**** Excerpted data
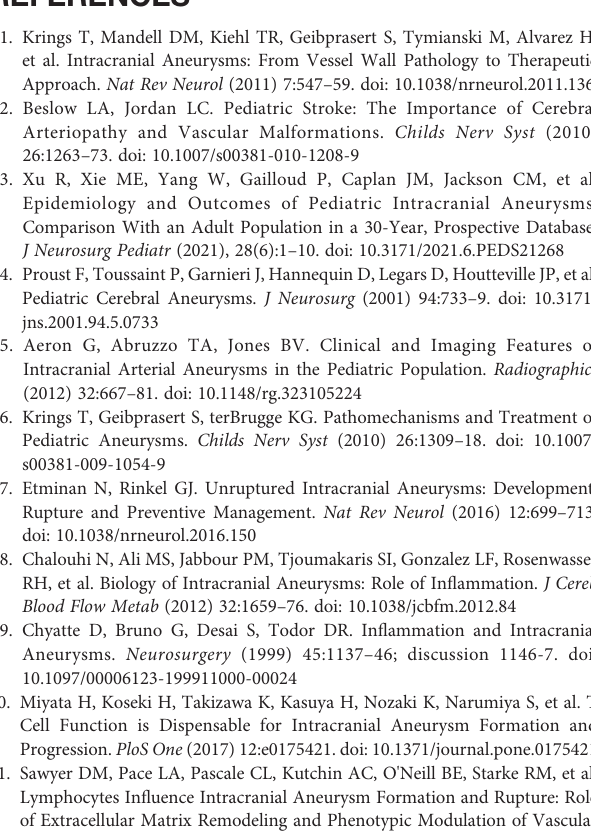
Supplementary Figure 2 | (A) Histograms ofthemarkerexpressionvalues (surface and intracellular differentiation markers analysed ex vivo ) that were used to distinguish cell clusters. Clusters were colored according to the tissue of origin: IA wall (red), PBMCs (green). (B) UMAPs of all analysed markers (as indicated). Blue denotes low, green intermediate and red high expression. (C) Percentages of the nine cell clusters. Supplementary Figure 3 | The temporal order of differentiating cells was inferred by DiffusionMap. DiffusionMap, colored by sample of origin (A) and clusters (B) , showhigherproximityofIAwallT-cellstocirculatingmemoryTcellsascomparedto naïve cells. A general differentiation pattern from naïve phenotypes to memory and TRM in CD4+, CD8+ and DN T-cells can be observed. Supplementary Figure 4 | Gating Strategy used to analyse T cell compartment for CD4+, CD8+ and DN T-cell subsets. Supplementary Figure 5 | (A) CD127 versus CCR7 expression of gated Th1 (CXCR3+ CCR6-), Th1/17 (CXCR3+ CCR6+) and Th17 (CCR6+) were analysed to identify central memory cells (CCR7+CD127+), effector memory (CCR7- CD127+) and effector-like (CD127- CCR7-) cells. (B) To assess the presence of CD27 +CCR6- Tr1-like cells the expression of CD27 and CCR6 was analysed on gated CD4+ CD25- CD127- CCR5+ T-cells. (C) Gating Strategy used to analyse CD4+ effector-like T-cells (CD127 lo FOXP3-). Supplementary Figure 6 | (A) Histograms of the marker (cytokines and differentiation markers) expression values were used to distinguish cell clusters followingbriefpolyclonal stimulation.Clusterswerecoloredaccordingtothesample of origin: IA_WALL (red), PT_PBMCs and IA_WALL (yellow), PBMCs (blue) and ALL (shared among all tissue, violet). (B) UMAP of all analysed markers, as indicated. Blue denotes low, green intermediate and red high expression. (C) Frequencies of all cell clusters among T-cells in each sample as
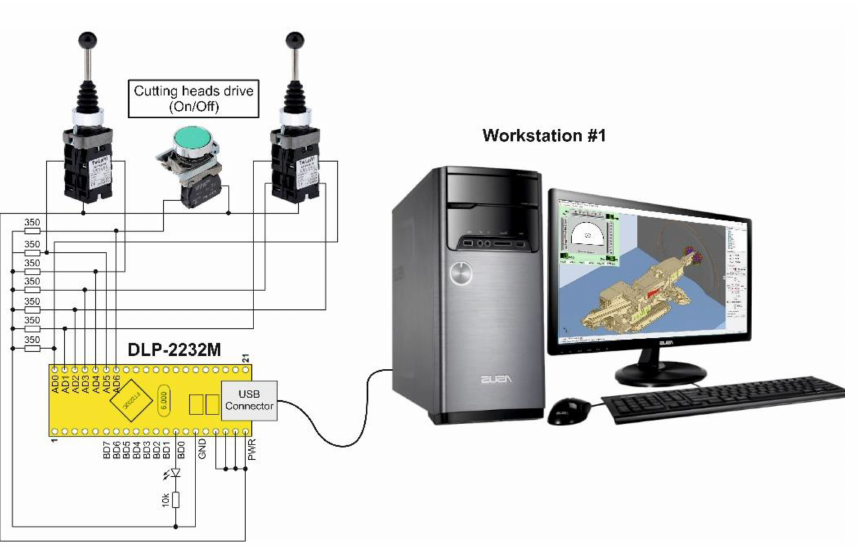
Figure 12. Schematic diagram of the communication interface between the Operator Station and Workstation #1 with the RH-Sim _simulator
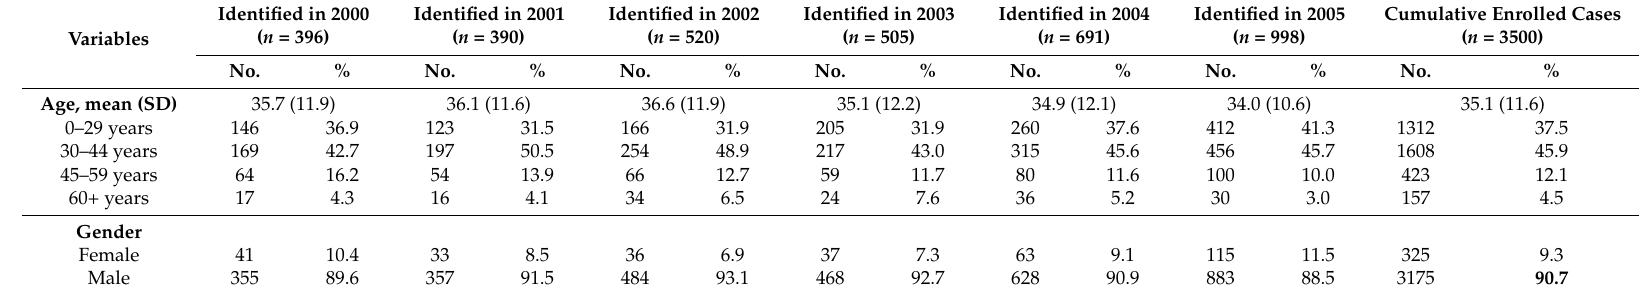
Table 1. Dynamic inclusive cohort of people newly-diagnosed with HIV * enrolled in the present study in Taiwan during 2000–2005.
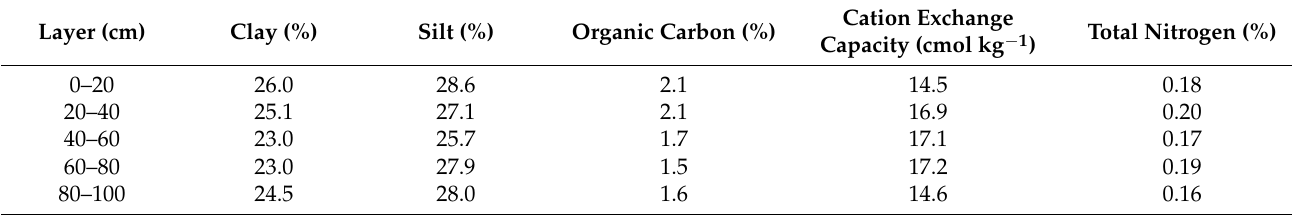
Table 4. Soil properties of five soil layers at the experiment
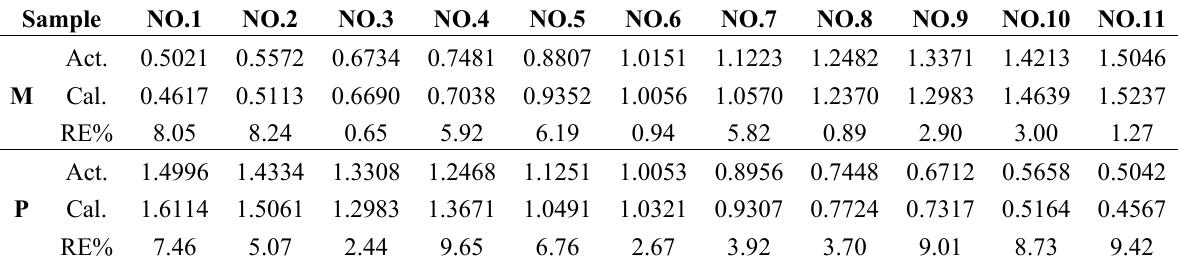
Table 5. The result of analysis of the weight of M and P in GZFLW (g).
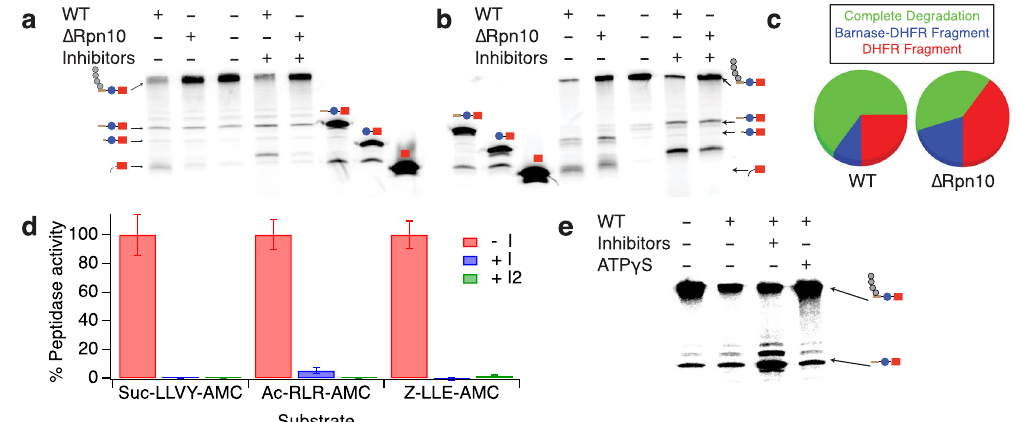
Figure 2. ∆ Rpn10 proteasome has a processivity defect. ( a , b ) Degradation of trace radiolabeled Keap1- ( a ) or Rsp5- ubiquitinated substrate ( b ) by 100 nM wild-type or ∆ Rpn10 proteasome (2 hours). Fragments containing either DHFR plus a small tail or Barnase-DHFR plus a small tail were identified relative to size standard control constructs (Neh2Dual-Barnase-DHFR, Barnase-DHFR and DHFR). Proteasome inhibitors (100 µ M each MG-132, Bortezomib and 1,10-phenanthroline) were added as indicated. Based on quantification, less than 10% of the full-length Keap1-ubiquitinated protein was degraded by ∆ Rpn10 proteasome. Note that similar or greater levels of fragment were formed with ∆ Rpn10 and the Rsp5-ubiquitinated substrate despite a far lesser extent of degradation. ( c ) Quantification (based on two replicate experiments) of the relative frequency of complete versus partial degradation for wild-type versus ∆ Rpn10 proteasome with the Rsp5-ubiquitinated substrate. Protein that did not undergo degradation was ignored. ( d ) Peptidase activity in the absence (red) or presence of proteasome inhibitors as in B (blue; I) or with 100 µ M epoxomicin replacing 1,10-phenanthroline (green; I2). The first cocktail reduces Suc-LLVY- AMC (chymotrypsin-like) activity to 0.1% (p = 0.07 when comparing proteasome plus inhibitors to background reaction), reduces Ac-RLR-AMC (trypsin-like) activity to 5% of uninhibited rates (p = 0.001), and eliminates Z-LLE-AMC (peptidyl glutamyl hydrolase-like) activity (at or below background rates). With the second cocktail, all rates are indistinguishable from background. Error bars are the SEM of 4 replicate assays. ( e ) Degradation of trace radiolabeled Keap1-ubiquitinated substrate by 100 nM wild-type proteasome pretreated for 15 minutes with 100 µ M each MG-132, Bortezomib, and epoxomicin or 1 mM ATP γ S. No NADPH was added to stabilize DHFR in this experiment. Full-length gels are presented in Supplementary Fig.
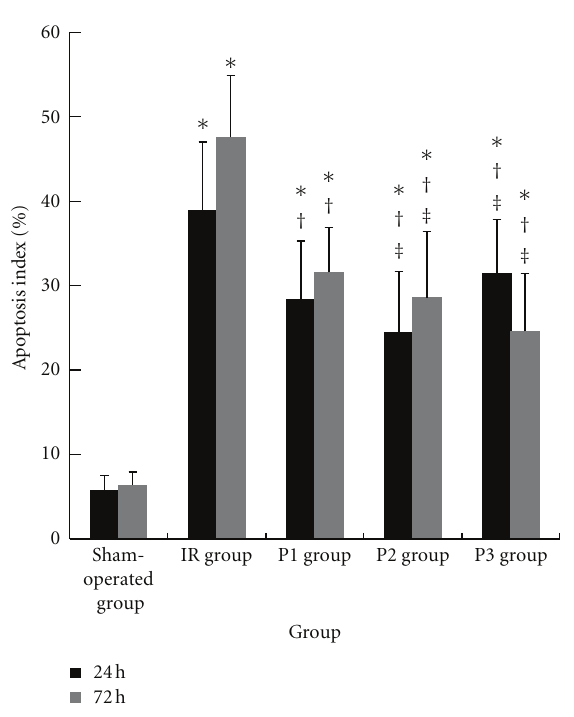
Figure 2: Apoptosis index in brain slices of five groups at 24 h and 72h. Data are presented as means ± SD. ∗ P < 0 . 01, versus sham- operated group. There were significant di ff erences of apoptosis index in IR, P1, P2, P3 groups than that in sham-operated group; † P < 0 . 05, versus IR group. There were significant di ff erences of apoptosis index in P1, P2, P3 groups than that in IR group; ‡ versus P1 group. There were significant apoptosis in P2 and P3 groups. But, in 72h, there was no obvious di ff erence between P2 and P3 group.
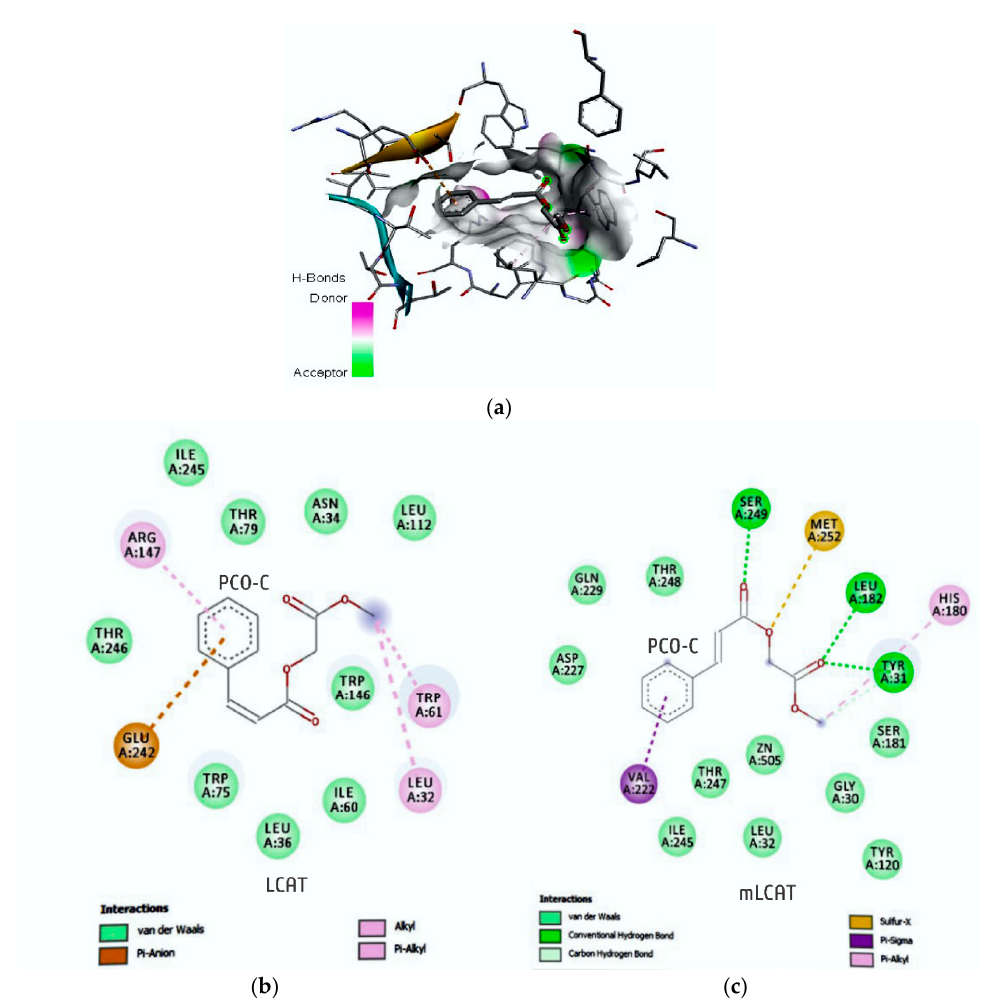
Figure 5. Three-dimensional (3D) ( a ) and two-dimensional (2D) ( b ) arrangement of residues involved in the interaction of PCO-C with nLCAT (presence of Cys31), interaction with mLCAT ( c ) (presence of Tyr31). The residues were observed by the Accelrys visualizer software, version 4.5.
********
§ **Work to be completed**
Tally the lines of the data that hold the string "Table". Answer with the number and nothing more.

§ **Reply**
3